Theoretically, the work substantiates a hybrid methodology for evaluation: combinatorial KG-based perturbation provides formal semantics for both positive and negative sample construction, addressing annotation subjectivity and offering fine-grained control over semantic variation typology.
Limitations
The pipeline is contingent on the availability and quality of source KGs, which may not exist for all domains or may encode knowledge under closed world assumptions. The classes of perturbations—while controllable—cannot capture all pragmatic nuances of meaning (e.g., implicature, tone, or world knowledge outside graph structure). Reliance on LLMs for text generation and validation induces potential train-data and modeling distribution shift. The current framework privileges binary classification; extension to graded similarity remains for future work.
Conclusion
Semantic-KG provides a scalable, extensible paradigm for constructing semantically controlled benchmarks in any KG-equipped domain without dependence on costly human annotation.

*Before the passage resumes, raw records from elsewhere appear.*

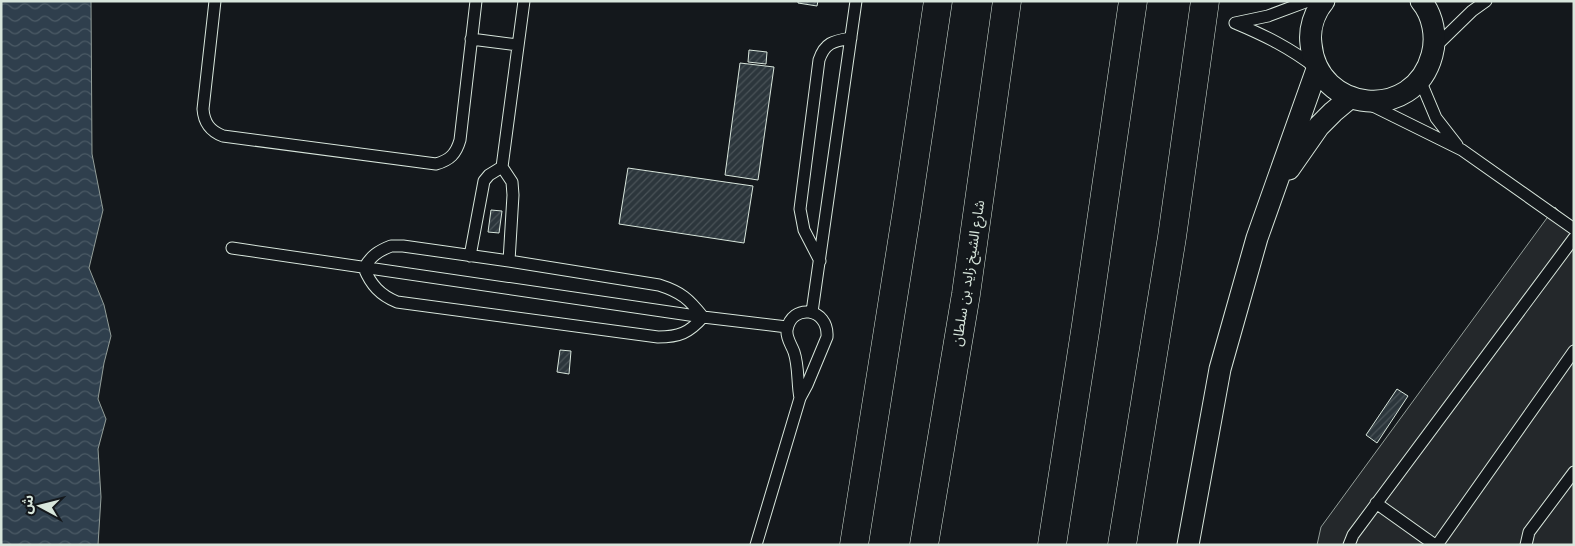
<svg xmlns="http://www.w3.org/2000/svg" width="1575" height="546" font-family="'Open Sans','Noto Sans Arabic',sans-serif">
  <style>
    .parking { fill: #24282b; stroke: #939e99 }
    .water { fill: url(#water-waves); stroke: #939e99 }
    .building { fill: url(#building-hatch); stroke: #d8e6dc }
    .lines { fill: none; stroke-linecap: round; stroke-linejoin: round }
    .service-casing { stroke: #d8e6dc; stroke-width: 13 }
    .minor-casing { stroke: #d8e6dc; stroke-width: 23 }
    .motorway-casing { stroke: #d8e6dc; stroke-width: 29 }
    .service { stroke: #14181c; stroke-width: 11 }
    .minor { stroke: #14181c; stroke-width: 21 }
    .motorway { stroke: #14181c; stroke-width: 28 }
    .labels { text-anchor: middle; stroke-width: 4; stroke-linejoin: round; paint-order: stroke }
    .street-label { font-size: 14px; fill: #d8e6dc; stroke: #14181c }
  </style>
  <defs>
    <pattern id="water-waves" width="16" height="10" patternUnits="userSpaceOnUse" patternTransform="scale(1.25)"><rect width="16" height="10" fill="#2f3f4d"/><path d="M0 5q4-4 8 0t8 0" fill="none" stroke="#4c5b66"/></pattern>
    <pattern id="building-hatch" width="6" height="6" patternUnits="userSpaceOnUse" patternTransform="scale(1.25)"><rect width="6" height="6" fill="#2c363c"/><path d="M-1 1l2-2M0 6l6-6M5 7l2-2" fill="none" stroke="#4a5358"/></pattern>
  </defs>
  <rect width="100%" height="100%" fill="#14181c"/>
  <path class="parking" d="M 1555,207 L 1574,227 L 1574,545 L 1317,545 L 1321,527 Z"/>
  <path class="water" d="M 1,1 L 91,1 L 92,154 L 103,210 L 89,268 L 104,305 L 111,336 L 104,363 L 98,399 L 106,419 L 98,449 L 101,497 L 98,545 L 1,545 Z"/>
  <path class="building" d="M 798,1 L 818,1 L 817,6 L 798,3 Z
    M 749,50 L 767,52 L 766,64 L 748,62 Z
    M 740,63 L 774,67 L 758,180 L 725,175 Z
    M 628,168 L 753,186 L 744,243 L 619,224 Z
    M 491,210 L 502,211 L 499,233 L 488,232 Z
    M 560,350 L 571,351 L 569,374 L 557,372 Z
    M 1397,389 L 1408,396 L 1377,443 L 1366,435 Z"/>
  <g class="lines">
    <defs>
      <path id="service" d="M 215,1 L 203,109 C 204,123 210,131 223,136 L 436,164 C 450,160 456,154 460,140 L 476,1
        M 1235,23 C 1266,36 1290,48 1316,68
        M 1235,23 L 1268,16 L 1308,1
        M 471,39 L 518,45
        M 1435,47 L 1472,11 L 1486,1
        M 1420,80 L 1436,118 L 1457,145
        M 1369,104 L 1462,150 L 1574,229
        M 391,246 L 403,246 L 509,261 L 659,285 C 681,292 689,299 703,317 C 689,333 679,337 658,337 L 397,302 C 380,295 371,285 364,268 C 371,256 378,251 391,246 Z
        M 232,248 L 703,317 L 787,327
        M 470,256 L 484,181 L 489,175 L 502,167
        M 509,261 L 513,195 L 512,182 L 502,167 L 524,1
        M 820,261 L 804,230 L 800,209 L 819,60 C 825,42 834,41 851,38
        M 812,312 L 856,1
        M 1376,503 L 1435,545
        M 756,545 L 800,398 L 807,385 L 827,337 C 829,307 791,303 787,330 C 786,338 791,344 794,352 C 799,367 797,383 800,398
        M 1349,545 L 1353,535 L 1574,238
        M 1437,545 L 1574,351
        M 1526,545 L 1529,532 L 1574,472"/>
      <path id="minor" d="M 1324,1 C 1314,13 1309,29 1311,44 C 1317,113 1414,123 1432,55 C 1437,37 1433,15 1421,1
        M 1289,169 L 1319,126 L 1333,112 L 1351,97
        M 1188,545 L 1220,369 L 1257,238 L 1317,69"/>
      <path id="motorway" d="M 854,545 L 907,210 L 938,1
        M 924,545 L 966,294 L 1007,1
        M 1052,545 L 1086,325 L 1133,1
        M 1122,545 L 1172,237 L 1205,1"/>
    </defs>
    <use href="#service" class="service-casing"/>
    <use href="#minor" class="minor-casing"/>
    <use href="#motorway" class="motorway-casing"/>
    <use href="#service" class="service"/>
    <use href="#minor" class="minor"/>
    <use href="#motorway" class="motorway"/>
  </g>
  <g class="labels">
    <g class="street-label">
      <text transform="translate(968 273) rotate(-81)" y="5">شارع الشيخ زايد بن سلطان</text>
    </g>
  </g>
  <rect width="1575" height="546" fill="none" stroke="#d8e6dc" stroke-width="5"/>
  <g transform="translate(40 506) rotate(277)" stroke="#14181c" stroke-width="4" paint-order="stroke">
  <path d="M0-4L9 19L0 12L-9 19Z" fill="#d8e6dc"/>
  <text y="-8" font-size="14" font-weight="bold" text-anchor="middle" fill="#d8e6dc">ش</text>
  </g>
</svg>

Detailed cross-method and cross-domain evaluations reveal crucial performance gaps in current semantic similarity methods, especially for relational content and specialized domains. The framework will catalyze more nuanced and domain-adaptive benchmark design, sharpening both the evaluation and the subsequent deployment of LLM-based and embedding-based NLP systems.
Dataset and code are available: GitHub, Huggingface dataset.